Sandrine Josso, élue MoDem de Loire-Atlantique, a été reçue par Gérard Larcher le 11 février dernier. Dans un courrier adressé au président du Sénat, elle avait exprimé sa nécessité de lever le voile sur des pratiques inacceptables ayant entaché la réputation de cette institution. Après la condamnation de Joël Guerriau à quatre ans de prison pour des actes de violence extrême, Josso a souligné que ce moment était crucial pour agir.
Bien qu'elle déplore le manque d'excuses directes de Larcher, qui a semblé éviter les questions précises sur la situation, elle se montre optimiste quant à l'avenir. "Il a dit qu'il allait mettre en place des formations similaires à celles déjà présentées à l'Assemblée nationale. C'est un pas significatif vers l'avant," a-t-elle confié à nos confrères de RTL.
La députée a également exprimé ses inquiétudes quant aux révélations entourant Joël Guerriau, qui a fait appel de sa condamnation. Selon des documents fournis à l'AFP, Guerriau a évoqué un prétendu accident, ce qui suscite de nombreuses interrogations sur l'humidité et la responsabilité au sein du Sénat. "L'absence d'excuses et de mesures conséquentes de la part de Larcher est incompréhensible," a-t-elle ajouté.

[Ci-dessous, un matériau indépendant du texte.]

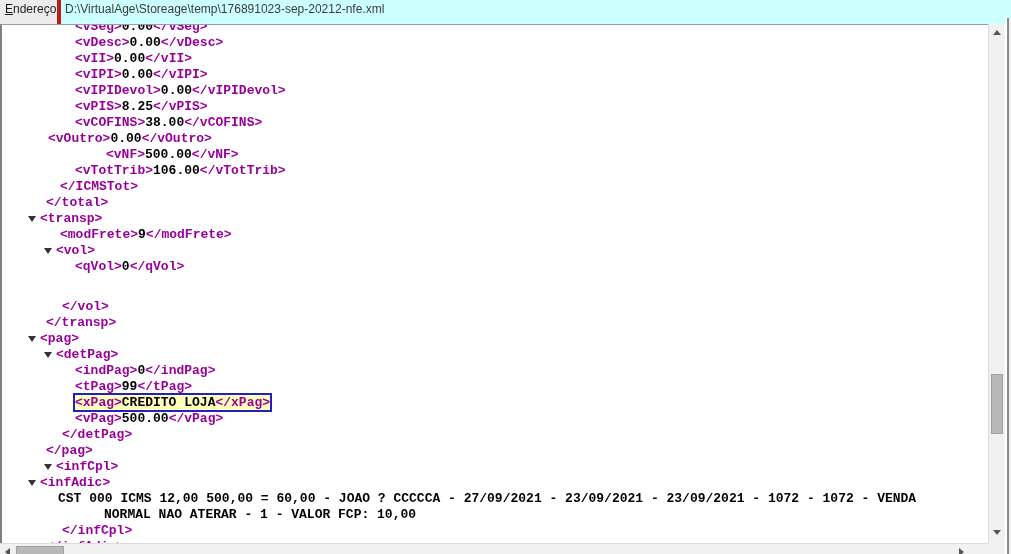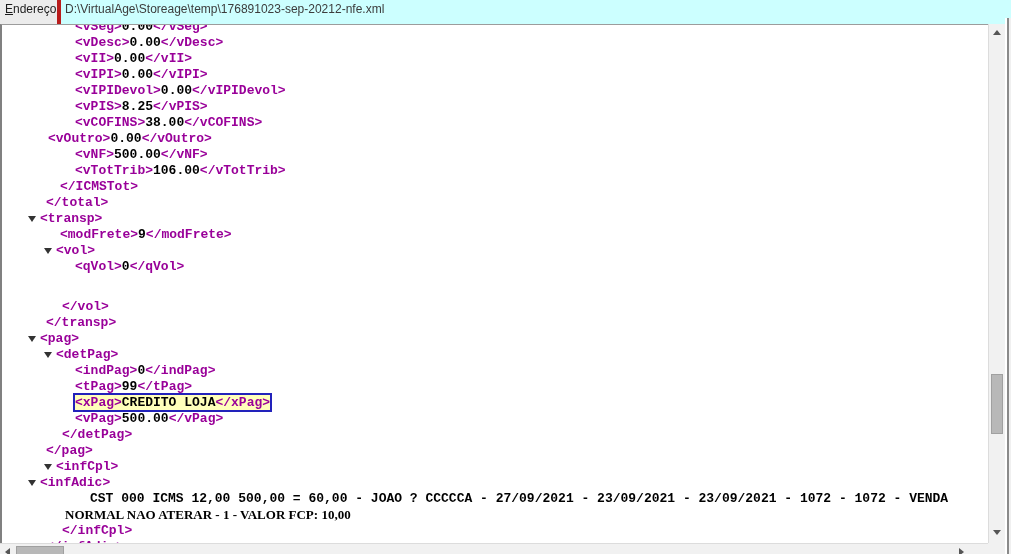--- a/index.html
+++ b/index.html
@@ -64,42 +64,42 @@
     <div class="content">
       <div class="lines" id="lines">
           <div class="xline" style="padding-left: 73px;"><span class="tag">&lt;vSeg&gt;</span><span class="val">0.00</span><span class="tag">&lt;/vSeg&gt;</span></div>
           <div class="xline" style="padding-left: 73px;"><span class="tag">&lt;vDesc&gt;</span><span class="val">0.00</span><span class="tag">&lt;/vDesc&gt;</span></div>
           <div class="xline" style="padding-left: 73px;"><span class="tag">&lt;vII&gt;</span><span class="val">0.00</span><span class="tag">&lt;/vII&gt;</span></div>
           <div class="xline" style="padding-left: 73px;"><span class="tag">&lt;vIPI&gt;</span><span class="val">0.00</span><span class="tag">&lt;/vIPI&gt;</span></div>
           <div class="xline" style="padding-left: 73px;"><span class="tag">&lt;vIPIDevol&gt;</span><span class="val">0.00</span><span class="tag">&lt;/vIPIDevol&gt;</span></div>
           <div class="xline" style="padding-left: 73px;"><span class="tag">&lt;vPIS&gt;</span><span class="val">8.25</span><span class="tag">&lt;/vPIS&gt;</span></div>
           <div class="xline" style="padding-left: 73px;"><span class="tag">&lt;vCOFINS&gt;</span><span class="val">38.00</span><span class="tag">&lt;/vCOFINS&gt;</span></div>
           <div class="xline" style="padding-left: 46px;"><span class="tag">&lt;vOutro&gt;</span><span class="val">0.00</span><span class="tag">&lt;/vOutro&gt;</span></div>
-          <div class="xline" style="padding-left: 73px;"><span class="tag">&lt;vNF&gt;</span><span class="val">500.00</span><span class="tag">&lt;/vNF&gt;</span></div>
+          <div class="xline" style="padding-left: 104px;"><span class="tag">&lt;vNF&gt;</span><span class="val">500.00</span><span class="tag">&lt;/vNF&gt;</span></div>
           <div class="xline" style="padding-left: 73px;"><span class="tag">&lt;vTotTrib&gt;</span><span class="val">106.00</span><span class="tag">&lt;/vTotTrib&gt;</span></div>
           <div class="xline" style="padding-left: 58px;"><span class="tag">&lt;/ICMSTot&gt;</span></div>
           <div class="xline" style="padding-left: 44px;"><span class="tag">&lt;/total&gt;</span></div>
           <div class="xline" style="padding-left: 38px;"><span class="arrow" style="left: 26px;"></span><span class="tag">&lt;transp&gt;</span></div>
           <div class="xline" style="padding-left: 58px;"><span class="tag">&lt;modFrete&gt;</span><span class="val">9</span><span class="tag">&lt;/modFrete&gt;</span></div>
           <div class="xline" style="padding-left: 54px;"><span class="arrow" style="left: 42px;"></span><span class="tag">&lt;vol&gt;</span></div>
           <div class="xline" style="padding-left: 73px;"><span class="tag">&lt;qVol&gt;</span><span class="val">0</span><span class="tag">&lt;/qVol&gt;</span></div>
           <div class="xline" style="padding-left: 60px; margin-top: 24px;"><span class="tag">&lt;/vol&gt;</span></div>
           <div class="xline" style="padding-left: 44px;"><span class="tag">&lt;/transp&gt;</span></div>
           <div class="xline" style="padding-left: 38px;"><span class="arrow" style="left: 26px;"></span><span class="tag">&lt;pag&gt;</span></div>
           <div class="xline" style="padding-left: 54px;"><span class="arrow" style="left: 42px;"></span><span class="tag">&lt;detPag&gt;</span></div>
           <div class="xline" style="padding-left: 73px;"><span class="tag">&lt;indPag&gt;</span><span class="val">0</span><span class="tag">&lt;/indPag&gt;</span></div>
           <div class="xline" style="padding-left: 73px;"><span class="tag">&lt;tPag&gt;</span><span class="val">99</span><span class="tag">&lt;/tPag&gt;</span></div>
           <div class="xline" style="padding-left: 73px;"><span class="hl"><span class="tag">&lt;xPag&gt;</span><span class="val">CREDITO LOJA</span><span class="tag">&lt;/xPag&gt;</span></span></div>
           <div class="xline" style="padding-left: 73px;"><span class="tag">&lt;vPag&gt;</span><span class="val">500.00</span><span class="tag">&lt;/vPag&gt;</span></div>
           <div class="xline" style="padding-left: 60px;"><span class="tag">&lt;/detPag&gt;</span></div>
           <div class="xline" style="padding-left: 44px;"><span class="tag">&lt;/pag&gt;</span></div>
           <div class="xline" style="padding-left: 54px;"><span class="arrow" style="left: 42px;"></span><span class="tag">&lt;infCpl&gt;</span></div>
           <div class="xline" style="padding-left: 38px;"><span class="arrow" style="left: 26px;"></span><span class="tag">&lt;infAdic&gt;</span></div>
-          <div class="xline" style="padding-left: 88px;"><span class="txt">CST 000 ICMS 12,00 500,00 = 60,00 - JOAO ? CCCCCA - 27/09/2021 - 23/09/2021 - 23/09/2021 - 1072 - 1072 - VENDA</span></div>
-          <div class="xline" style="padding-left: 63px; font-family: Liberation Serif, serif;"><span class="txt">NORMAL NAO ATERAR - 1 - VALOR FCP: 10,00</span></div>
+          <div class="xline" style="padding-left: 56px;"><span class="txt">CST 000 ICMS 12,00 500,00 = 60,00 - JOAO ? CCCCCA - 27/09/2021 - 23/09/2021 - 23/09/2021 - 1072 - 1072 - VENDA</span></div>
+          <div class="xline" style="padding-left: 102px;"><span class="txt">NORMAL NAO ATERAR - 1 - VALOR FCP: 10,00</span></div>
           <div class="xline" style="padding-left: 60px;"><span class="tag">&lt;/infCpl&gt;</span></div>
           <div class="xline" style="padding-left: 44px;"><span class="tag">&lt;/infAdic&gt;</span></div>
           <div class="xline" style="padding-left: 38px;"><span class="arrow" style="left: 26px;"></span><span class="tag">&lt;infRespTec&gt;</span></div>
         </div>
     </div>
 
     <div class="vscroll">
       <div class="tri tri-up"></div>
       <div class="vthumb"></div>
       <div class="tri tri-down"></div>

Josso a insisté pour que des formations soient programmées pour l'ensemble de la chaîne judiciaire, abordant des thèmes critiques tels que le psychotrauma, le contrôle coercitif et le phénomène de la soumission chimique, une méthode tristement connue pour les violences sexuelles. Elle a souligné l'importance d'être proactif dans la lutte contre ces atrocités.
Ce nouvel engagement du Sénat pourrait marquer une avancée significative dans la prise de conscience des violences sexistes et sexuelles en France. La mise en place de formations ciblées pourrait contribuer à sensibiliser l'ensemble des acteurs politiques et judiciaires, pour un avenir où de telles dérives ne seraient plus ignorées.